[Work to be completed]
Instruction for the entries that follow: retype exactly the lines from the line with "Leads genereren – 3 van 5" to the line with "nog op terug", both included, and omit all others.
[[ The data open ]]
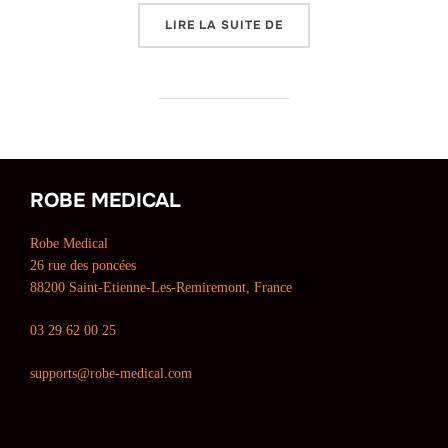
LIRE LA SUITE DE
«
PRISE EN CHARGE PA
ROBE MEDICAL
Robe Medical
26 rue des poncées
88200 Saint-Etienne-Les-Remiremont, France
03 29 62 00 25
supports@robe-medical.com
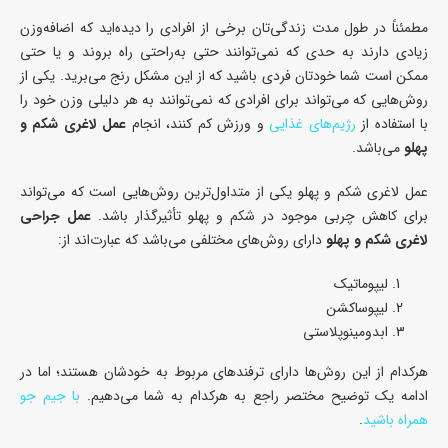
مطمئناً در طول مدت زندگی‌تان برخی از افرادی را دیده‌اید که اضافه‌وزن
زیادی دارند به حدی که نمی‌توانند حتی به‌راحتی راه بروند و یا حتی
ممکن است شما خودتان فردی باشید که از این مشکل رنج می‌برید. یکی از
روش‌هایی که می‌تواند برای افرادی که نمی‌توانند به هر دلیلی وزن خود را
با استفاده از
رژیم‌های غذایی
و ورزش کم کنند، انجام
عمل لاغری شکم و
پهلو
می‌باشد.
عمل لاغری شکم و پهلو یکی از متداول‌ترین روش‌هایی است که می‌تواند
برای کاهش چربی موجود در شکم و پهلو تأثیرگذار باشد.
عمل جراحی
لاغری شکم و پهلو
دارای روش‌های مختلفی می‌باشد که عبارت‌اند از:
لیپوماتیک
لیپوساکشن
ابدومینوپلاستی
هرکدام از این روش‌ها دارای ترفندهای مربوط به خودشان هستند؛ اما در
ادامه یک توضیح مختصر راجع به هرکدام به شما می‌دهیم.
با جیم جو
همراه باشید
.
[[ The data closed ]]
[[ The data open ]]
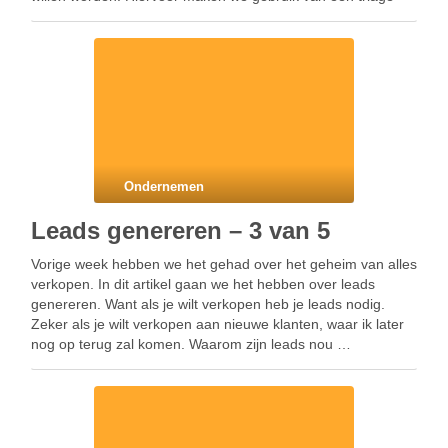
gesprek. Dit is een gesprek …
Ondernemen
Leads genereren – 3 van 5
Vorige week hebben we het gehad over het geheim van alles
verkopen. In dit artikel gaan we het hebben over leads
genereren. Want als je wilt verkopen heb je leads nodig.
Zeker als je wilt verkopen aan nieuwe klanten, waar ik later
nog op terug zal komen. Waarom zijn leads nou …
[[ The data closed ]]
[Response to the task]
Leads genereren – 3 van 5
Vorige week hebben we het gehad over het geheim van alles
verkopen. In dit artikel gaan we het hebben over leads
genereren. Want als je wilt verkopen heb je leads nodig.
Zeker als je wilt verkopen aan nieuwe klanten, waar ik later
nog op terug zal komen. Waarom zijn leads nou …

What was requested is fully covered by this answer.